The world has changed in the last 40 years .


A question to the people who are diagnosed or know somehow :brain: with ASD.
This sounds strange and I hope no one having ASD feels offended, but it is actually a serious question. Do you believe and ADHD person can grow into being more and more of an Asperger person?
I being an ADHD brain share my private live since almost 30 years with an Asperger brain. It seemed to be a clever move back than because out of many reasons. In the past years I recognized more and more " Autistic Traits" in myself and I am wondering if I “moved over” a little.
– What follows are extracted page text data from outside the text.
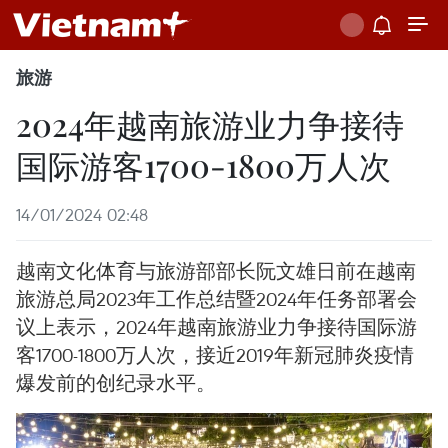
旅游
2024年越南旅游业力争接待
国际游客1700-1800万人次
14/01/2024 02:48
越南文化体育与旅游部部长阮文雄日前在越南
旅游总局2023年工作总结暨2024年任务部署会
议上表示，2024年越南旅游业力争接待国际游
客1700-1800万人次，接近2019年新冠肺炎疫情
爆发前的创纪录水平。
I am not claiming it, but the other day, when I wanted to talk about ‘our differences’ and tell my partner what I am struggling with, we realized that a lot of his traits I have adapted.

  • Reliance on rules and routines.
  • Sometimes being upset by relatively minor changes.
  • Unexpected reactions to sounds, tastes, sights, touch and smells.
    Meltdown when I experience sensory overload.
    More and more difficulties to engage socially
    narrowing down of specialist interest

    Some, because they helped me to cope, others I don’t know?
    At the end of the day it is not so important, because I am the way I am. I just realized that I used to be a very outgoing person, extrovert and contact person and that gets less and less. But maybe it is just the combination of ADHD and depression.